Step one is populate a weight matrix W utilizing the weights from the payload of the filtered outcomes. The rows of this matrix corresponds to the variety of phrases being matched, and the columns correspond to the variety of CSID entries throughout all of the phrases. As a result of phrases would are inclined to clump round CSIDs, the matrix is predicted to be comparatively sparse. The standard of a match of the complete question string towards a specific CSID is evaluated because the sum of the weights down the corresponding column. You present a confidence threshold which the algorithm will use to retain solely matches whose row sum exceeds it. These are actually moved to the candidate match matrix C. The determine under exhibits the offsets and weights returned for various CSIDs for the question « helicobacter pylori affected person notion ».
Some fascinating issues to notice right here. Discover that each « helicobacter » and « pylori » have their very own matches (8131809:0 and 8121505:4). As well as, each matched CSID 8121505:0. The time period « affected person » matches two CSIDs precisely — 811861:0 and 811861:1. It is because the time period is repeated throughout the synonyms, one with a capital P and one with out. Nonetheless, there could also be instances the place the identical time period might map to a number of totally different idea IDs as a result of they’re genuinely ambiguous.
The following step is to merge offsets. That is the place we take phrases that are consecutive or shut to one another and contemplate them a single span. Closeness is outlined by a person specified span_slop which is ready to five by default. In our instance above, the primary two phrases might be merged for CSID 8121505:0. At this level, we now have moved from single phrases annotated to a number of CSID pairs, to some a number of phrases annotated as effectively.
We now take away the mappings that are wholly contained inside longer mappings. Right here the thought is {that a} string comparable to « helicobacter pylori » is extra particular than both « helicobacter » or « pylori », and the latter mappings needs to be eliminated in favor of the previous. So that is what the algorithm does subsequent. We are actually prepared to drag within the major identify of the matched idea and current the ultimate outcomes, as proven under.
And that is just about it. This method is relevant not solely to quick strings such because the one I used for the instance, but additionally longer our bodies of textual content.
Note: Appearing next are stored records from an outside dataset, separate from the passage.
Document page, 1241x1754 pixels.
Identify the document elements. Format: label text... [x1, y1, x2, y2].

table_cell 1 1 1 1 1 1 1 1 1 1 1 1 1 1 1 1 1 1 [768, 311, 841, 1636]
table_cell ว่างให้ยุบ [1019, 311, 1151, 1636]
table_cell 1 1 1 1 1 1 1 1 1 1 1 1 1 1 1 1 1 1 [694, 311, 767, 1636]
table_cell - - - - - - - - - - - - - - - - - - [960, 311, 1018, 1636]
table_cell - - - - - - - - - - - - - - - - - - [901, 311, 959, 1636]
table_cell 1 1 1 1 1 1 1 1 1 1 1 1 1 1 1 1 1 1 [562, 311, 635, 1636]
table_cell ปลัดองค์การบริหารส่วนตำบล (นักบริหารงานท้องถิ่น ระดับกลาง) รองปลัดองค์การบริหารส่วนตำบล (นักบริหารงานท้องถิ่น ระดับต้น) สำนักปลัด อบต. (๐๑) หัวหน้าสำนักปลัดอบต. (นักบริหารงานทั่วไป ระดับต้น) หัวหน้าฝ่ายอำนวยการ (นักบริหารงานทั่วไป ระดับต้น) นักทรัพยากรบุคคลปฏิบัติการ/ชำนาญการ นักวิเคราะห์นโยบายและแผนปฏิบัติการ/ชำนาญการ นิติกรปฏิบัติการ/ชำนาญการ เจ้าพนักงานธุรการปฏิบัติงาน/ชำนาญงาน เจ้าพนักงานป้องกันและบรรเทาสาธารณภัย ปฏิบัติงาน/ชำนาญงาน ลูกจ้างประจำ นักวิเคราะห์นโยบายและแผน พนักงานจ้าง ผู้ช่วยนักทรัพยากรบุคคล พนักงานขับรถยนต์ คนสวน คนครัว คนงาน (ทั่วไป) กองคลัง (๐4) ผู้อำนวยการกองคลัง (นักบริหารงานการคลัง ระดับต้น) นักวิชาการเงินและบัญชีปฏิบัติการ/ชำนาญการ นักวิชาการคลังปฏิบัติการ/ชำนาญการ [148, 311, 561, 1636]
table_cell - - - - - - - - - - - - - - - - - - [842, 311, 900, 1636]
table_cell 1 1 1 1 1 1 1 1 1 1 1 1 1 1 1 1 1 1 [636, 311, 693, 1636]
In my Notebook with the Code and Examples, I present the identical algorithm getting used to map complete paragraphs, though it might be higher for high quality causes to annotate sentence by sentence.
In some unspecified time in the future, I hope to fold this performance in to SoDA, my open supply wrapper to SolrTextTagger I discussed earlier. However given my present queue, I do not foresee that occuring anytime quickly. If any of you wish to implement this concept in Scala and combine it into SoDA, please ship me a pull request, and I will probably be glad to merge it in and offer you credit score.